There was initial resistance to displacing 'Kempes" beloved and historic Van Anda store exhibit in the adjoining room, but Lorrie's enthusiasm and excitement was contagious. Soon, with the Boards approval the idea now began to translate into reality--with the initial problem looming for Pirart; "I could see it, but I had a hard time explaining what I saw, and how long it would take to build. It became a work in progress, changing as new ideas came along."
"One of the key problems was finding aged lumber", said Pirart. "I love the rough look of westerns--and the mine had to look authentic." He and Doug Paton collected wood from many sources on the island.
There were technical details that had to be ironed out; for instance, how to build a framework that would hold material that would emulate a mine's rough rock face. Texada's, Richard Fahlman, a retired designer/builder of movie sets was consulted. He designed and made a sample of curved wood that when finished would create the illusion of a mine's overhead tunnel. This labor of love entailed Pirart cutting and joining 400 pieces to form the finished base that was covered in a fine mesh to hold mortar.
The finishing process was one of elimination. Pirart even made a trip to the Royal BC Museum in Victoria and spent time with their display builders building in fiberglass; a far to expensive procedure for a small museum on a shoe-string budget.
After much experimentation, using concrete as a mortar including polymer and carpenters glue was decided upon. A spackle, texture gun, small enough to handle and get into corners was chosen to apply the mortar. It was backbreaking work for Paton and Pirart. "We used a total of thirty, five pound bags and worked four hours at a time using two to three bags, with five mixes per bag. The hopper on the gun weighed ten pounds when loaded, and I would start spraying the ceiling with the hopper on my shoulder," explained Lorrie.
I asked Pirart, why? He replied, "What kept me going were people coming into the museum to see the unfinished display, and would say things like, Omigod, is that ever cool!"

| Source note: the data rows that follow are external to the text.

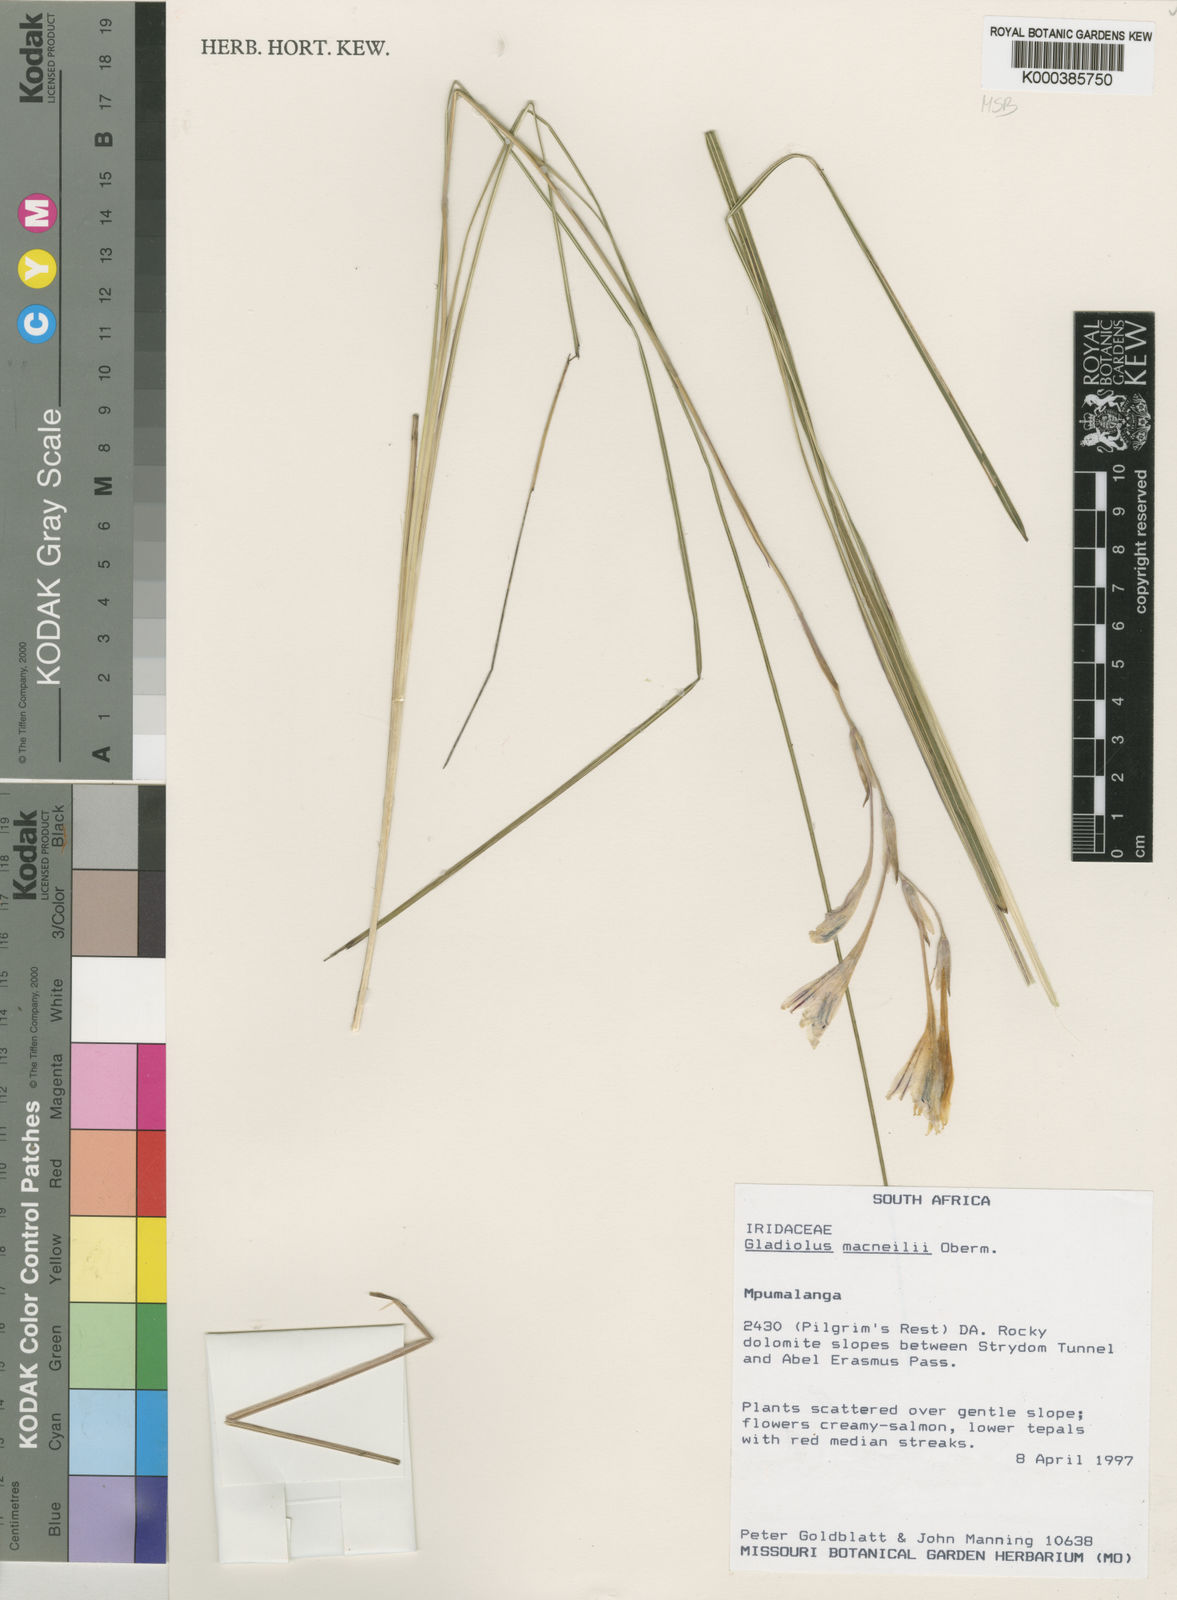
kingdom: Plantae
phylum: Tracheophyta
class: Liliopsida
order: Asparagales
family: Iridaceae
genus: Gladiolus
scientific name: Gladiolus macneilii
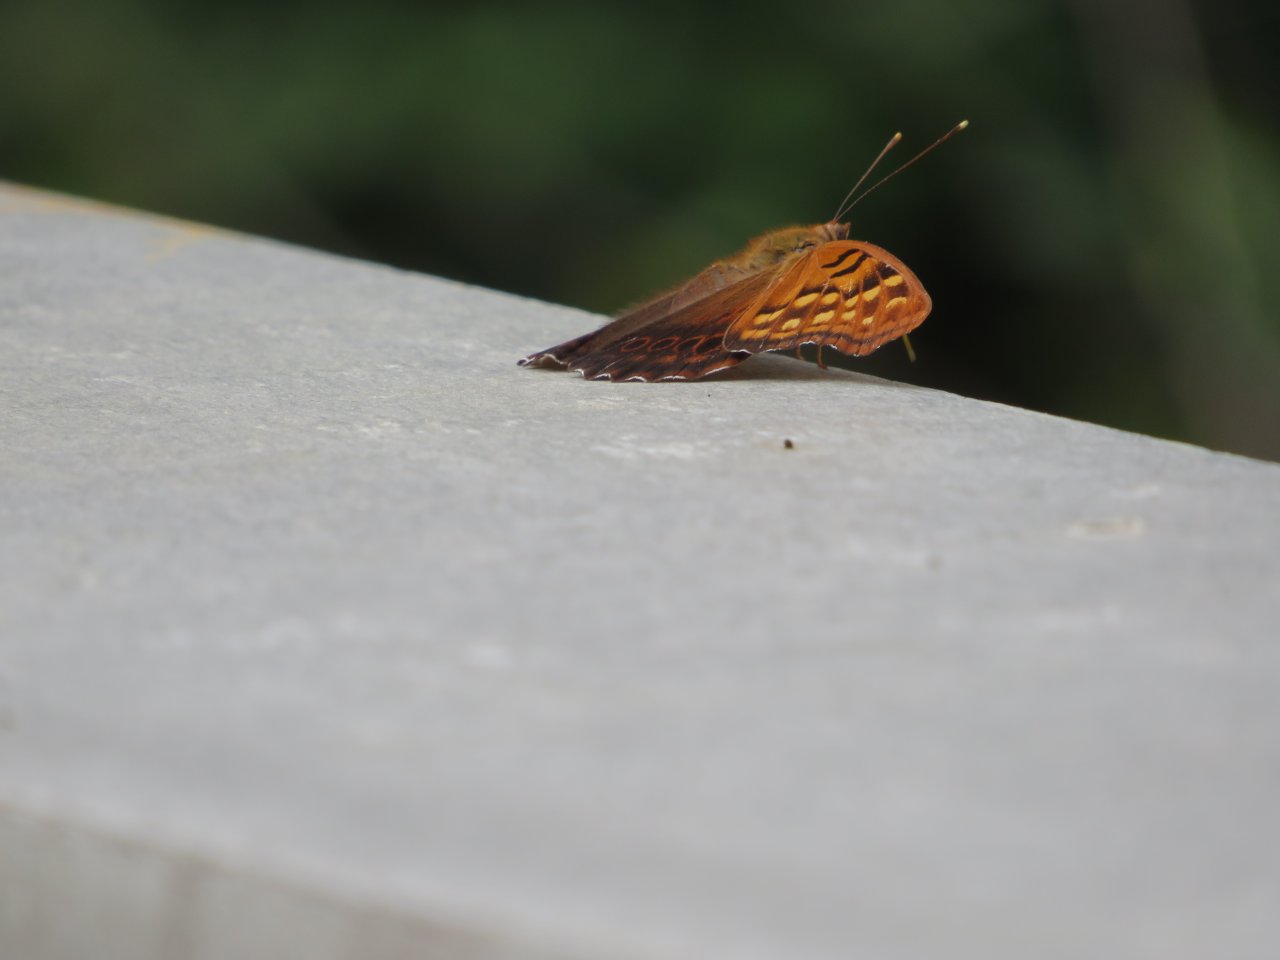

Access for visitors to the new Little Billy exhibit is through the Clarence Wood Room, a replica town complete with a blacksmith shop, glowing forge, and assay office stacked with ore samples and displays of old photos. All of this memorabilia conjures up images of yester-year in Texada City and Van Anda. Guests enter and walk by the boardwalk and storefront windows where indirect lighting causes flickering shadows to come alive with ghosts from the past, creating the illusion of stepping back in time one hundred years.
Curator Doug Paton' s goal is to let the rest of BC know that, "the Klondike got the glory, while Texada had its own gold rush that few know about."